◆ **TASK**: Extract every line of the material below that contains the string "projection", copying each such line in full.

◆ **ENTRIES SUPPLIED**:

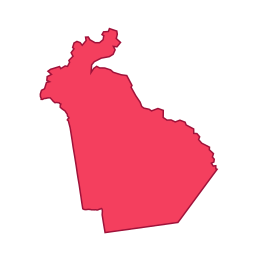 Boise, Idaho, United States of America, rotated 261°
{"feature_id": "52423323B9303056648092", "entity_name": "Boise", "entity_type": "district", "adm_level": 2, "iso_a3": "USA", "parent_name": "United States of America", "parent_adm1": "Idaho", "projection": "mercator", "projection_center": [-115.514, 43.968], "detail": "fine", "context": "isolated", "style": "filled", "palette": "rose", "viewbox_px": 256, "rotation_deg": 261, "n_neighbors": 0, "source": "geoboundaries", "source_scale": "gbopen_adm2", "svg_char_len": 1958}
<svg xmlns="http://www.w3.org/2000/svg" viewBox="0 0 256 256"><g transform="rotate(261 128 128)"><path d="M178.8,48.5L177.7,47.9L175.2,46.7L172.7,46.4L171.1,46.9L169.9,46.7L169.6,48.2L170.2,49.4L170.1,51.3L170.3,53.8L169.9,55.9L168.0,57.2L166.1,58.3L164.4,59.8L164.4,61.4L163.6,64.0L162.8,64.4L162.3,64.9L162.3,65.3L161.5,65.2L160.9,64.6L159.1,64.3L157.5,65.6L156.0,67.1L154.7,68.5L152.4,69.5L151.1,70.2L149.3,70.1L147.7,71.2L147.0,71.1L146.5,70.2L145.5,69.3L144.4,70.2L137.2,70.9L127.9,70.9L124.1,70.9L118.0,70.8L107.3,70.9L98.2,70.9L91.6,70.8L85.7,70.8L79.7,70.9L72.0,70.8L68.0,70.8L62.2,70.7L55.3,70.7L54.4,71.9L54.0,73.4L53.9,74.6L53.9,76.0L53.7,76.7L53.5,77.8L52.9,79.2L52.7,80.6L52.4,82.1L52.3,83.5L51.8,84.6L51.9,85.7L52.3,87.1L52.3,88.2L52.7,88.9L51.9,89.7L49.9,89.7L46.3,88.9L40.5,88.9L37.4,88.9L28.3,89.0L26.9,162.5L29.7,165.4L64.3,200.4L73.3,209.6L74.0,208.4L77.0,208.8L77.1,206.2L80.2,204.8L81.0,207.5L83.7,208.3L86.1,206.8L89.3,208.4L93.8,204.9L96.3,205.5L101.5,198.4L105.6,195.9L108.1,197.4L111.7,195.2L112.4,192.1L116.8,192.7L121.9,185.9L124.8,185.3L127.6,180.5L126.6,175.6L129.2,171.8L129.7,167.7L132.9,164.4L139.9,165.6L142.6,160.6L141.2,153.9L143.2,151.8L145.2,146.7L147.1,144.9L151.6,144.0L158.7,140.7L167.8,137.4L169.4,138.6L180.0,135.0L181.6,129.7L185.3,122.2L188.1,119.9L190.9,114.4L191.8,109.3L193.8,106.7L192.2,103.5L188.6,100.2L196.1,102.0L198.8,105.1L201.2,112.5L201.4,120.7L203.1,124.8L207.2,127.5L210.9,126.3L209.9,129.8L213.7,134.0L218.2,130.4L222.3,132.1L225.5,132.1L229.1,125.2L226.4,123.7L226.8,118.9L224.3,116.9L223.0,118.5L219.1,117.2L216.7,113.2L217.4,108.8L221.1,104.2L224.1,103.0L224.4,100.3L220.9,100.3L216.9,95.7L219.8,94.1L221.5,91.1L220.4,88.0L216.2,85.9L214.6,87.0L211.3,83.6L207.5,84.9L204.0,80.2L202.0,80.6L198.3,77.9L199.1,75.6L197.2,70.9L199.4,70.0L198.1,60.7L196.6,57.8L192.9,60.8L191.4,56.2L187.8,55.3L186.0,57.7L185.7,54.6L179.8,51.7L178.8,48.5Z" fill="#f43f5e" stroke="#9f1239" stroke-width="1.5"/></g></svg>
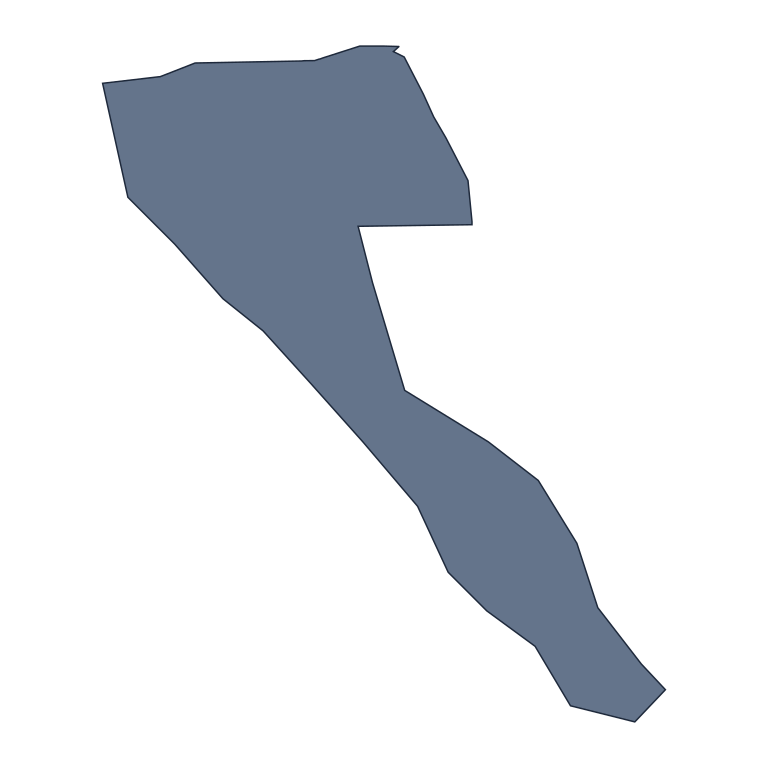 Avaza, Balkan, Turkmenistan
{"feature_id": "10190150B47051626377462", "entity_name": "Avaza", "entity_type": "district", "adm_level": 2, "iso_a3": "TKM", "parent_name": "Turkmenistan", "parent_adm1": "Balkan", "projection": "mercator", "projection_center": [52.922, 39.907], "detail": "fine", "context": "isolated", "style": "filled", "palette": "slate", "viewbox_px": 768, "rotation_deg": 0, "n_neighbors": 0, "source": "geoboundaries", "source_scale": "gbopen_adm2", "svg_char_len": 642}
<svg xmlns="http://www.w3.org/2000/svg" viewBox="0 0 768 768"><path d="M158.6,76.8L102.6,83.3L127.9,197.3L174.6,244.0L222.9,298.7L263.1,330.9L309.8,382.4L362.9,441.9L417.6,506.3L448.2,572.3L486.8,610.9L535.1,646.3L570.5,705.8L634.8,721.9L665.4,689.7L641.3,664.0L597.8,607.7L576.9,543.3L538.3,480.5L488.4,441.9L404.7,390.4L372.5,282.6L358.1,226.3L472.0,224.7L472.0,221.7L468.0,180.6L446.0,138.0L433.7,116.9L423.4,94.2L404.2,57.0L393.4,51.6L398.8,46.7L398.7,46.5L384.1,46.1L359.7,46.1L322.6,58.0L320.0,59.0L319.1,59.1L314.6,60.6L304.2,60.7L301.5,61.0L195.1,63.0L160.1,76.7L158.6,76.8Z" fill="#64748b" stroke="#1e293b" stroke-width="1.5"/></svg>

◆ **OUTPUT BELOW**:
{"feature_id": "52423323B9303056648092", "entity_name": "Boise", "entity_type": "district", "adm_level": 2, "iso_a3": "USA", "parent_name": "United States of America", "parent_adm1": "Idaho", "projection": "mercator", "projection_center": [-115.514, 43.968], "detail": "fine", "context": "isolated", "style": "filled", "palette": "rose", "viewbox_px": 256, "rotation_deg": 261, "n_neighbors": 0, "source": "geoboundaries", "source_scale": "gbopen_adm2", "svg_char_len": 1958}
{"feature_id": "10190150B47051626377462", "entity_name": "Avaza", "entity_type": "district", "adm_level": 2, "iso_a3": "TKM", "parent_name": "Turkmenistan", "parent_adm1": "Balkan", "projection": "mercator", "projection_center": [52.922, 39.907], "detail": "fine", "context": "isolated", "style": "filled", "palette": "slate", "viewbox_px": 768, "rotation_deg": 0, "n_neighbors": 0, "source": "geoboundaries", "source_scale": "gbopen_adm2", "svg_char_len": 642}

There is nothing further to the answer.